Уникальность гордости не только в том, что она есть «начало всех грехов и пороков», но в первую очередь в том, что она вызывает особое внимание Бога, который «гордым противится». «Гордость есть столь великое зло, что заслуживает иметь противником не ангела, не другие противные ей силы, но самого Бога»[15]. И противится Бог одним гордым, про другие пороки этого в Библии не сказано. Причина же этого в том, что другие пороки касаются людей, но только гордость «касается собственно Бога», достойна иметь его своим противником. Бог исцеляет гордость противным: вместо «взойду на небо» –

«смирилась до земли душа моя», вместо «выше звезд Божиих вознесу престол свой» – «Я кроток и смирен сердцем», вместо «мои суть реки, и я сотворил их» – «Я ничего не могу творить Сам от Себя; Отец, пребывающий во Мне, Он творит дела». Падение Люцифера ведет к начальному падению человека, а смирение Спасителя – основание его спасения. Победа над гордостью может осуществиться лишь через понимание, что помилование зависит лишь от Бога милующего. Никакой подвиг не приведет к блаженству, оно может быть лишь даром милующего Бога. Гордость же касается изначального условия существования человека как нравственного существа – в этом происходит столкновение с Богом, это делает ее главным объектом божественного противления. Спасение от гордости – устранение себя, стирание себя ниже уровня земли, а земле и пеплу что гордиться? Устранение человека из области добродетелей выступает, таким образом, как единственный способ преодоления гордости.

Прославленная аллегоричность средневекового сознания заставляет явственно лицезреть гордость во всей ее мощи. Испанец Пруденций в своей «Психомахии», посвященной борьбе человека с собственными пороками, изображает ее в качестве королевы амазонок, в сияющих доспехах, верхом на коне. Добродетели сильно меркнут в ее блеске, возможно, и вопреки желанию автора. Р.Пейн с радостью задается вопросом, как получилось, что гордость как чисто рациональная идея, порождение монашеских бдений, превращается в великолепную королеву, девственницу-всадницу, вдохновляющую воинов на бой, будущую Жанну Д’Арк, осужденную именно за гордость перед Богом. А как раннехристианский Бог превращается во Франции XIII в. в Деву Марию? – отвечает он вопросом на вопрос. Образы имеют склонность меняться: сам дьявол может выступать и в обличье маленькой птицы (ведь он и есть падший ангел), и в образе соблазнительной девы (а ведь она и есть величайший источник соблазна). Но среди этих образов пока еще нет «человека гордого», подобного аристотелевскому, ибо ему нет места в этом мире. Описание его, наконец, появляется у Григория Великого: этот отдавшийся во власть гордости человек считает, что во всем всех превосходит, и «бредет сам с собой по широким пространствам собственной мысли, бормоча хвалы самому себе» (moralia, XXIV, 48). (Может, Гамлет?)

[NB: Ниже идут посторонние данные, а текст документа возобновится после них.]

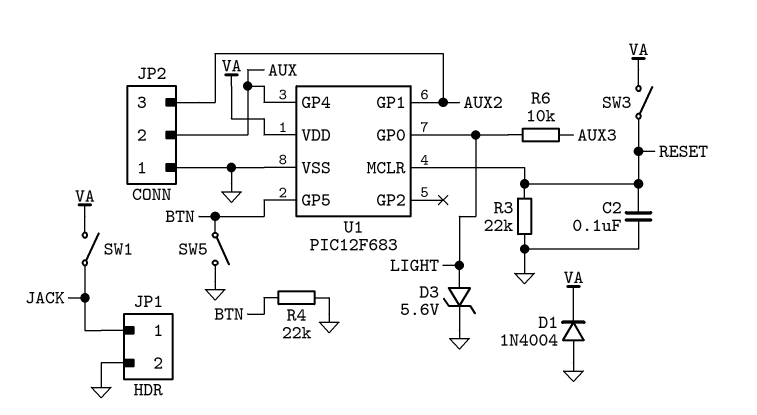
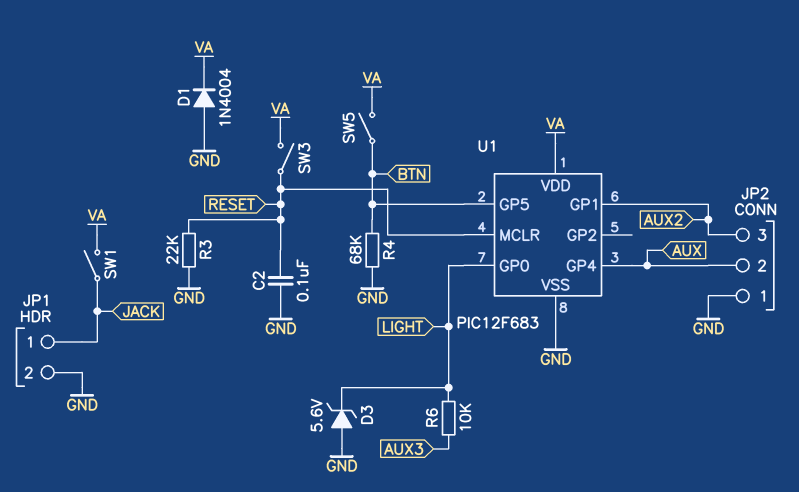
D3: zener 5.6V (A LIGHT, K GND) -> zener 5.6V (A GND, K LIGHT)
R4: 22k (BTN, GND) -> 68k (BTN, GND)
SW5: switch (BTN, GND) -> switch (BTN, VA)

К XII–XIII вв. «когда все становится гордым, сама гордость утрачивает свою ядовитость». Согласно Дунсу Скоту, всякий порок есть лишь тень добродетели и «гордость есть лишь искажение подлинного чувства силы – в хорошем человеке она принимает форму любви к небесному совершенству и презрения к земной слабости – и именно гордость положила начало человеческой греховности» (de divina natura, I, 68). Последнее замечание более традиционно, но оно не отменяет нового понимания гордости как человеческого достоинства. Сам Фома Аквинский в проповеди проводит мысль, что Сын Божий стал человеком, чтобы люди были бы как боги. Человек уподобляется Богу – но не в этом ли суть самой гордости?